Une disparition brutale, un oubli durable
Fort apprécié de Napoléon III, l’artiste avait en effet bénéficié jusque-là de nombreux achats, soit sur le budget de la liste civile de l’empereur, soit par l’intermédiaire de l’état. Penguilly L’Haridon le devait à sa carrière parallèle de militaire. Nommé conservateur du musée de l’Artillerie après avoir exercé différents commandements, il s’y fit remarquer par ses publications érudites. Napoléon III lui confia par conséquent la responsabilité de sa collection d’armures du château de Pierrefonds, et l’on peut imaginer sa proximité avec l’empereur volontiers historien et archéologue. Le discrédit de Penguilly n’en fut que plus fort : peu après la chute de son protecteur et sa propre disparition en 1870, la plupart de ses œuvres furent décrochées des cimaises, certaines restituées, d’autres perdues. Ainsi s’évanouit le souvenir d’un paysagiste hors normes et d’un peintre d’histoire tout aussi inclassable. Dans ce registre, n’avait-il pas représenté un sujet aussi inédit que la Mort de Judas, la corde déjà autour du cou, dans un paysage désolé, les trois croix du calvaire se détachant en arrière-plan, sur le ciel rougeoyant (Nantes, musée d’Arts) ?

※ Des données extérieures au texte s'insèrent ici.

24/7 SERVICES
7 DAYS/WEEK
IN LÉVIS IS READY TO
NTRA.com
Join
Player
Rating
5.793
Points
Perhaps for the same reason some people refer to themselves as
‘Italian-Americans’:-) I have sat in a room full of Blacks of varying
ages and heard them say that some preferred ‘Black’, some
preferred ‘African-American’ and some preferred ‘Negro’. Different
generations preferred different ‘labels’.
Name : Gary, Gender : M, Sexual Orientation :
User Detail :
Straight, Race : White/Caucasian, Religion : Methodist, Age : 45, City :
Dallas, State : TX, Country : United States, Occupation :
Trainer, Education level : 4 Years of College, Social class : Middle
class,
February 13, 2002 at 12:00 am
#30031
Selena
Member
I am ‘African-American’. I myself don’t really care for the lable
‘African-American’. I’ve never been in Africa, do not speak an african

« une exposition qui possède de nombreux ouvrages de Delacroix, de Penguilly, de Fromentin, ne peut pas être maussade. »
Les musées conservant tous plus d’œuvres qu’ils ne peuvent en exposer, on s’interroge parfois sur la nécessité d’en acquérir de nouvelles quand il y en a tant en réserve. Outre l’intérêt de renouveler périodiquement l’accrochage pour les visiteurs les plus fidèles, il est aussi du rôle des musées de faire resurgir et apprécier des artistes ou des courants négligés. Le Petit Palais en a fait une de ses lignes directrices pour les expositions, abordant soit des gloires oubliées – Albert Besnard, George Desvallières… –, soit des artistes étrangers méconnus en France, tels Carl Larsson, Anders Zorn, Utagawa Kuniyoshi, Ito Jakuchu ou prochainement le sculpteur napolitain Vincenzo Gemito puis l’immense peintre réaliste russe Ilia Répine. Ainsi entrait au Petit Palais, de façon un peu forcée, cette étrange marine de l’inconnu Octave Penguilly L’Haridon, désormais accrochée face au célèbre Soleil couchant sur la Seine à Lavacourt, effet d’hiver de… Claude Monet.